È un gioco istituzionale, il presidente del Senato e la Camera sono la seconda e la terza posizione dello Stato, ma necessariamente gettano le basi del palo politico per la formazione del governo da svolgere nelle prossime settimane. Per giorni,  Matteo Salvini e il leader del M5S Luigi Di Maio hanno ripetuto come un mantra che l'obiettivo era quello di avviare il Parlamento il prima possibile per dare inizio alla legislatura. Ma anche se da entrambe le parti insistono sul fatto che questa alleanza non inciderà necessariamente sui futuri patti per formare l'esecutivo, gli analisti ritengono che i voti di oggi rendano più facile un futuro accordo governativo tra i due. Ora tocca al Presidente della Repubblica, Sergio Mattarella, che deve fare una chiara lettura di questi movimenti in Parlamento per avviare le consultazioni.
Le votazioni sono iniziate tra il caos e il disaccordo di venerdì, ma si sono concluse con un consenso e prima del previsto di sabato. Le classiche notti della politica italiana in cui è stato deciso all'ultimo momento - anche la presidenza delle Camere nell'ultima legislatura è stata sbloccata con chiamate notturne - hanno nuovamente dimostrato il loro effetto rigenerativo.
Il M5S e il centrodestra hanno raggiunto giovedì un principio di compromesso. Ma un nome, quello di Paolo Romani per il Senato, di FI e condannato in primo grado per appropriazione indebita di fondi, era l'ostacolo sulla strada. I grillini rifiutarono categoricamente di dare il loro voto a un candidato con accuse giudiziarie e Berlusconi non era disposto a fare un passo indietro e a proporne un altro.

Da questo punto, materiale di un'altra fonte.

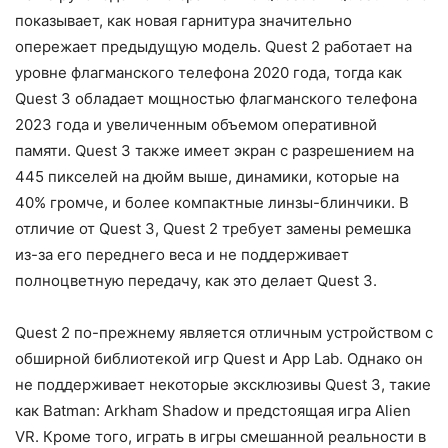
показывает, как новая гарнитура значительно
опережает предыдущую модель. Quest 2 работает на
уровне флагманского телефона 2020 года, тогда как
Quest 3 обладает мощностью флагманского телефона
2023 года и увеличенным объемом оперативной
памяти. Quest 3 также имеет экран с разрешением на
445 пикселей на дюйм выше, динамики, которые на
40% громче, и более компактные линзы-блинчики. В
отличие от Quest 3, Quest 2 требует замены ремешка
из-за его переднего веса и не поддерживает
полноцветную передачу, как это делает Quest 3.
Quest 2 по-прежнему является отличным устройством с
обширной библиотекой игр Quest и App Lab. Однако он
не поддерживает некоторые эксклюзивы Quest 3, такие
как Batman: Arkham Shadow и предстоящая игра Alien
VR. Кроме того, играть в игры смешанной реальности в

Fino a quando Salvini, senza concordare con il suo partner, nel secondo scrutinio ordinò al suo partito di votare un altro candidato, Anna Maria Bernini. La mossa acceso gli spiriti dell' ex Cavaliere, che è venuto a rilasciare una dichiarazione in cui ha parlato di "atto ostile" di Salvini, che "rompe la coalizione e smaschera il suo progetto di governo", riferendosi alla sua sintonia con Movimento 5 Stelle, che i timori di Berlusconi possano andare oltre la presidenza delle Camere.

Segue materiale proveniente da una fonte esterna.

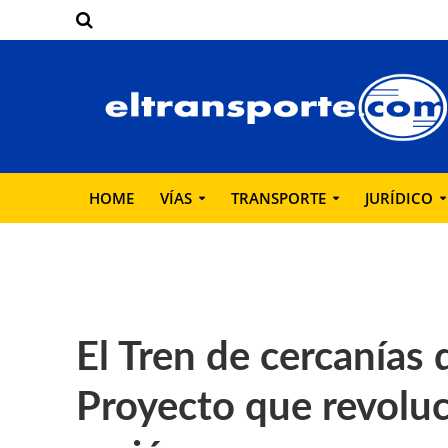
HOME
VÍAS
TRANSPORTE
JURÍDICO
El Tren de cercanías 
Proyecto que revoluc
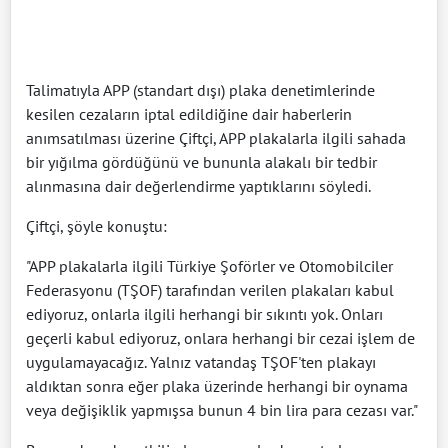
Talimatıyla APP (standart dışı) plaka denetimlerinde
kesilen cezaların iptal edildiğine dair haberlerin
anımsatılması üzerine Çiftçi, APP plakalarla ilgili sahada
bir yığılma gördüğünü ve bununla alakalı bir tedbir
alınmasına dair değerlendirme yaptıklarını söyledi.
Çiftçi, şöyle konuştu:
"APP plakalarla ilgili Türkiye Şoförler ve Otomobilciler
Federasyonu (TŞOF) tarafından verilen plakaları kabul
ediyoruz, onlarla ilgili herhangi bir sıkıntı yok. Onları
geçerli kabul ediyoruz, onlara herhangi bir cezai işlem de
uygulamayacağız. Yalnız vatandaş TŞOF'ten plakayı
aldıktan sonra eğer plaka üzerinde herhangi bir oynama
veya değişiklik yapmışsa bunun 4 bin lira para cezası var."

La coalizione di centrodestra si risvegliò di nuovo compatta, unita attorno a un solo candidato e con l'aspetto quasi di un solo partito guidato da Salvini. Berlusconi non ha avuto altra scelta che tornare indietro.
Un felicissimo Di Maio ha commentato i risultati diverse ore dopo. "È un giorno che non dimenticheremo mai", ha detto. Nel frattempo, Salvini : "Sono incredibilmente felice, emozionato e orgoglioso che le Camere stiano iniziando a lavorare e per la compattezza del centrodestra".